Le rapport de la Cour des comptes de février 2016 intitulé La lutte contre la fraude dans les transports urbains en Île-de-France est sans appel. On y dénonce « un échec collectif ». La sévérité des termes employés par la Cour des comptes s’explique par l’ampleur du phénomène et, parallèlement, par l’absence quasi totale de résultats concrets dans la lutte contre cette fraude.
Ce coût financier, qui porte une atteinte directe au service public, est aussi inadmissible qu’incompréhensible. Son montant correspond à la moitié des investissements réalisés par le syndicat des transports d’Île-de-France en 2015 pour moderniser les transports dans la région capitale, dont la Cour des comptes a fortement souligné le « sous-investissement persistant ».
Mme Éliane Assassi. Si ce n’était que ça…
M. Louis Nègre. Il s’agit donc d’une perte de moyens considérable, de près d’un demi-milliard d’euros chaque année.
N’oublions pas, en outre, que ce qui n’est pas payé par les fraudeurs l’est par les contribuables, qui subissent ainsi une double peine.
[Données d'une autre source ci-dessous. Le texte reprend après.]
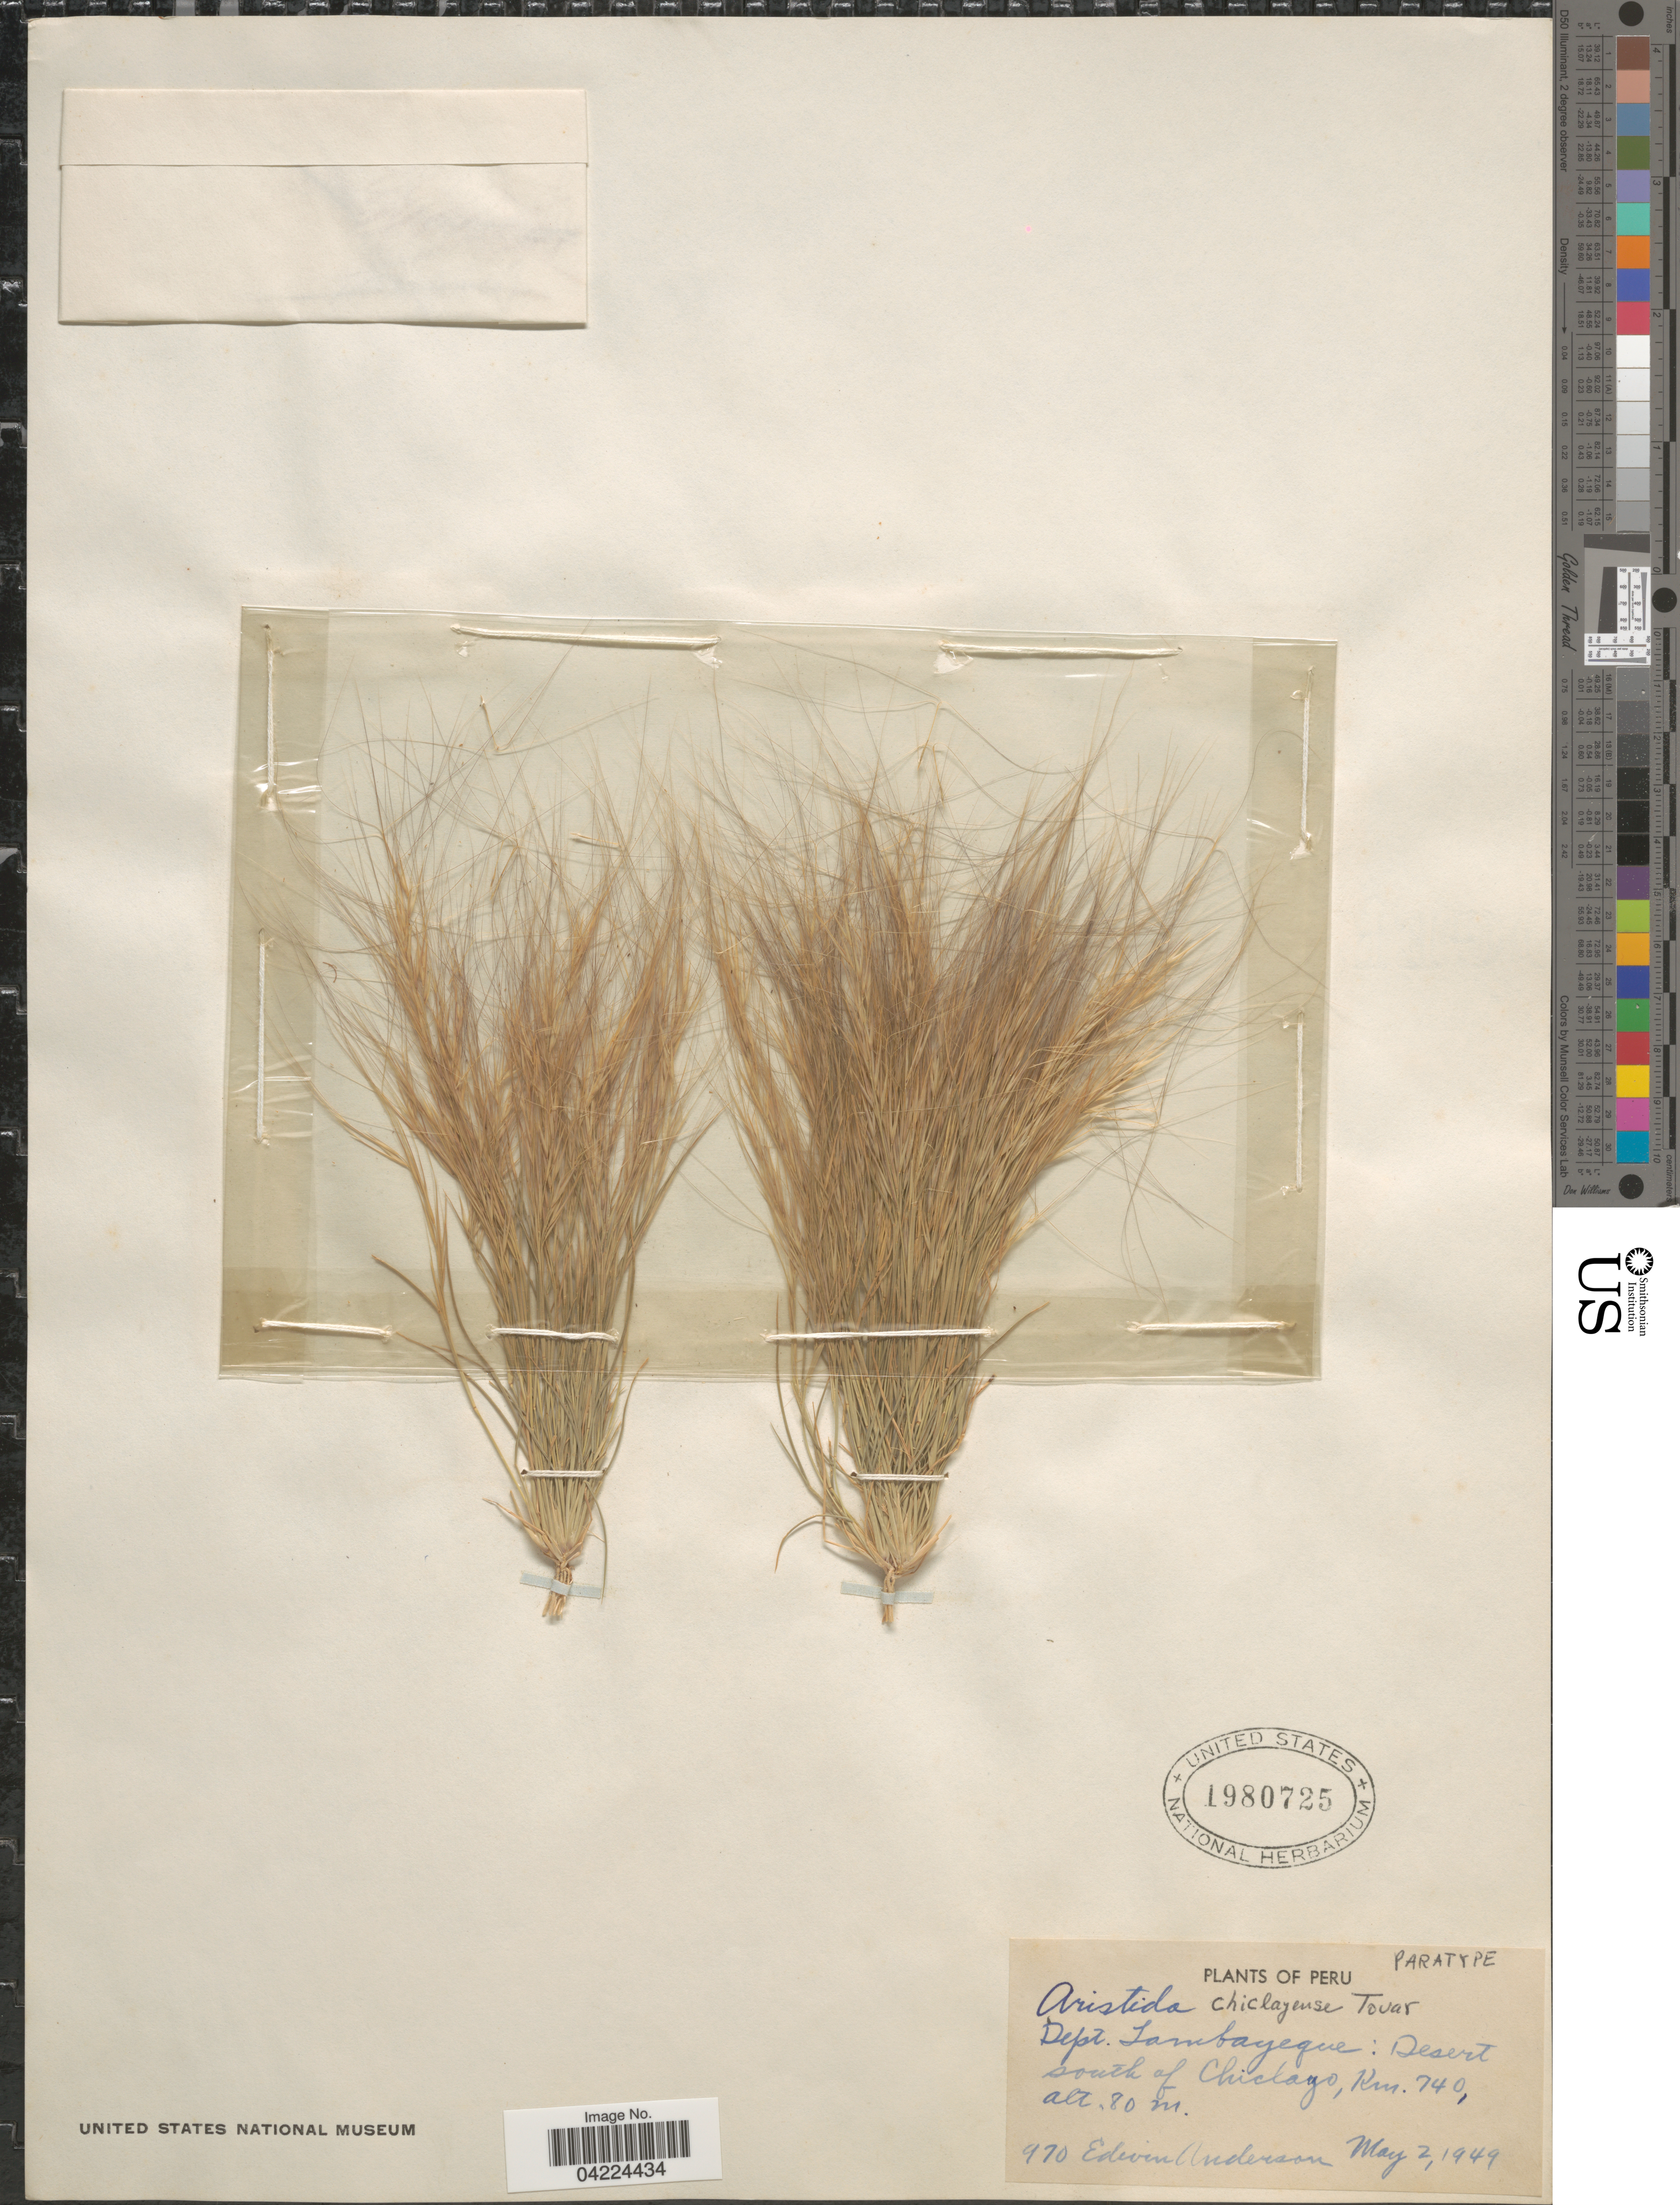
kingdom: Plantae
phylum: Tracheophyta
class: Liliopsida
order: Poales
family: Poaceae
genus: Aristida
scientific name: Aristida chiclayensis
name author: Tovar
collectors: E. Anderson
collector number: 970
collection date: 1949-05-02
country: Peru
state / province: Lambayeque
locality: Dept. Lambayeque : Desert south of Chiclayo, Km. 740.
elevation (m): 80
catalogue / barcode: US 1980725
M. Louis Nègre. Cette inversion des rôles est scandaleuse et totalement anormale !
M. François Bonhomme, rapporteur. Absolument !
M. Louis Nègre. Dans le même temps, bien que les transports soient souvent, déjà, la première ligne de dépenses budgétaires des collectivités, ces dernières manquent cruellement des moyens nécessaires pour faire face à la demande, ne serait-ce que pour développer les transports du quotidien, utilisés en priorité par les couches les plus modestes de la population !
Mme Éliane Assassi. Ce n’est pas à cause de la fraude !
M. Louis Nègre. C’est dire que ce texte était très attendu, tant par les autorités responsables de transports, c’est-à-dire nos collègues élus, que par les opérateurs.
Je me réjouis donc que nous ayons pu trouver avec l’Assemblée nationale, sur ce point de principe, un accord en commission mixte paritaire.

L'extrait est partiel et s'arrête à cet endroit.